De redding van Alie Frank door Meijer (roepnaam Max) Andriesse
Aleida (roepnaam Alie) Frank en Meijer (Max) Andriesse waren allebei wees en zaten voor en aan het begin van de oorlog in het Centraal Israëlitisch Weeshuis in Utrecht. In oktober 1942 moeten alle weeskinderen naar Amsterdam waar ze ondergebracht worden in een oude school.
Alie Frank vertelt na. de oorlog “dat ze op 9 februari 1943 na het avondeten in het kantoortje van meneer Themans , de directeur van het weeshuis moest komen. ’Alie’, zei hij, 'je bent een verstandigmeisje en je kunt goed met kinderen omgaan. Daarom heb ik je ook gevraagd hier te komen. 
Ik wil dat je morgen gaat oppassen bij de familie Vleeschhouwer aan de Weesperzijde. De nachtdienst weet er al van en laat je morgenvroeg naar buiten, verder hoeft niemand te weten waar je naartoe gaat. 

Alie knikte, pakte het plattegrondje aan dat Themans voor haar had getekend en beloofde plechtig niemand iets te vertellen - zelfs niet haar beste vriendin.
Wat zij op dat moment niet wist, is dat haar 'grote vriend' Maxje Andriesse haar stond op te wachten in het gangetje tussen de jongens- en de meisjesafdeling.
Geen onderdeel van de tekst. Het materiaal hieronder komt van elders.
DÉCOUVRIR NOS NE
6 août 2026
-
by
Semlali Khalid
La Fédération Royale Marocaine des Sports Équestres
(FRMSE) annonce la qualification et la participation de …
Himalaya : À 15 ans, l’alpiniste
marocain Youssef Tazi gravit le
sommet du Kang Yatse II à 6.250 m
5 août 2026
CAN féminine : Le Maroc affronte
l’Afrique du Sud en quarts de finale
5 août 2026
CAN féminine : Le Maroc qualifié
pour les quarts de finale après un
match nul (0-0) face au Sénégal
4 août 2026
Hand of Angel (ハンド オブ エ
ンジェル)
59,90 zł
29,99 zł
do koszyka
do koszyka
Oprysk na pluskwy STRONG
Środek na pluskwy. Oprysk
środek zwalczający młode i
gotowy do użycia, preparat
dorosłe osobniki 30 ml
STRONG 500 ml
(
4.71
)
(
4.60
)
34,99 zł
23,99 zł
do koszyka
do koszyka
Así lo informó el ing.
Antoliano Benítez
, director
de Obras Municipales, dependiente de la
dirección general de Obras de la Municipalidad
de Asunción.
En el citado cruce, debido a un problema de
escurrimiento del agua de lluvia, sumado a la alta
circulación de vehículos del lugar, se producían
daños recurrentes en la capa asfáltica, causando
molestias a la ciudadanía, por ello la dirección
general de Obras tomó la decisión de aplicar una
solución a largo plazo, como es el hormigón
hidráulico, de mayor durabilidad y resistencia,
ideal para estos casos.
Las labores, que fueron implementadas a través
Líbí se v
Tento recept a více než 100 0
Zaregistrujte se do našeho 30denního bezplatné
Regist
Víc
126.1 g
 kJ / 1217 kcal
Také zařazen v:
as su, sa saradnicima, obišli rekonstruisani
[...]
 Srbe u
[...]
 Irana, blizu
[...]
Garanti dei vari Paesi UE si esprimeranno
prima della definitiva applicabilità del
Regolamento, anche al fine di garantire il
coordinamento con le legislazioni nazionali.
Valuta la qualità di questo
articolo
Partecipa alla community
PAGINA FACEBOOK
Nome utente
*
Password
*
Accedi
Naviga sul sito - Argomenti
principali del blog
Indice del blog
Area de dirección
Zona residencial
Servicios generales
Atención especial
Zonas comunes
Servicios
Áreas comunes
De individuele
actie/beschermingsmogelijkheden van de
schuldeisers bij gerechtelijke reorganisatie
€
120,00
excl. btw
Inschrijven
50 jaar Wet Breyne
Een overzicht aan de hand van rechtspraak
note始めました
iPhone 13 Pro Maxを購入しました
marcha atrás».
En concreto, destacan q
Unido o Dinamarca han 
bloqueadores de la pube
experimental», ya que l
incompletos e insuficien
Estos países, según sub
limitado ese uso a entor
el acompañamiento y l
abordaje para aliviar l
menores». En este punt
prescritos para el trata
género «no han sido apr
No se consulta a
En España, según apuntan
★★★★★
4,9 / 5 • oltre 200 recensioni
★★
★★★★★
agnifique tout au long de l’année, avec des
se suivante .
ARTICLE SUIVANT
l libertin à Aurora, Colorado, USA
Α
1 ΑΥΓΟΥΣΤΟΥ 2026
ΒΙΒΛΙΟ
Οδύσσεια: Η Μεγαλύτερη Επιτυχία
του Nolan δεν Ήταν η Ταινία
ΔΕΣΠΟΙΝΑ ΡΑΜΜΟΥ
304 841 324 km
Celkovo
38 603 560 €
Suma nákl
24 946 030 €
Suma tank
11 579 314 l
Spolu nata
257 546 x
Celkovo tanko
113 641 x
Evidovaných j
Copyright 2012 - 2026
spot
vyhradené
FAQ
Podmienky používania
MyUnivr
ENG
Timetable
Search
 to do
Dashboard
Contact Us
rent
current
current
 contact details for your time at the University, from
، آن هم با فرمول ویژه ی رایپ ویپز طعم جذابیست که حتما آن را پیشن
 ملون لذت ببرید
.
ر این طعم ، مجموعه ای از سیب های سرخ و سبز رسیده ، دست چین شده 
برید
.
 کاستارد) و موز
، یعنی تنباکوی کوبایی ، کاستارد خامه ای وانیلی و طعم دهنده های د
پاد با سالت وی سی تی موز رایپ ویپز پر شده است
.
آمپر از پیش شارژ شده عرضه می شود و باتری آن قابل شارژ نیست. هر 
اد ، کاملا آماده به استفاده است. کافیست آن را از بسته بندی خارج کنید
Of het nu kwam door de vasthoudendheid waarmee hij haar ondervroeg of door haar eigen onzekerheid, weet Alie Frank niet meer, maar voor ze er erg in had, had ze hem alle details van haar geheime missie toevertrouwd, inclusief de straatnaam en het huisnummer. Het enige dat Max zei, was: ‘Pas goed op jezelf Alie’, en weg was ie. De volgende ochtend om halfnegen zag ze hem terug. Hij stond voor de deur aan de Weesperzijde. Nadat hij eerst als een bezetene had staan bellen, riep hij door de brievenbus dat ze snel open moest doen. Maar Alie wilde haar aanbidder liever niet binnenlaten, bang als ze was voor 'gelazer’.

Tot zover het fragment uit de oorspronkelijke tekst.